#### [RECORDS]
════════════════

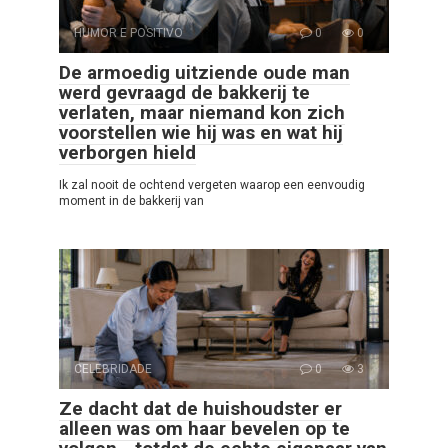
HUMOR E POSITIVO
0
0
De armoedig uitziende oude man
werd gevraagd de bakkerij te
verlaten, maar niemand kon zich
voorstellen wie hij was en wat hij
verborgen hield
Ik zal nooit de ochtend vergeten waarop een eenvoudig
moment in de bakkerij van
CELEBRIDADE
0
3
Ze dacht dat de huishoudster er
alleen was om haar bevelen op te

════════════════

#### [PROMPT]
The response must contain exactly the lines from the one with "voorstellen wie hij was en wat hij" to the end of the entries above, both included, and nothing more.

#### [RESPONSE TO THIS TASK]
voorstellen wie hij was en wat hij
verborgen hield
Ik zal nooit de ochtend vergeten waarop een eenvoudig
moment in de bakkerij van
CELEBRIDADE
0
3
Ze dacht dat de huishoudster er
alleen was om haar bevelen op te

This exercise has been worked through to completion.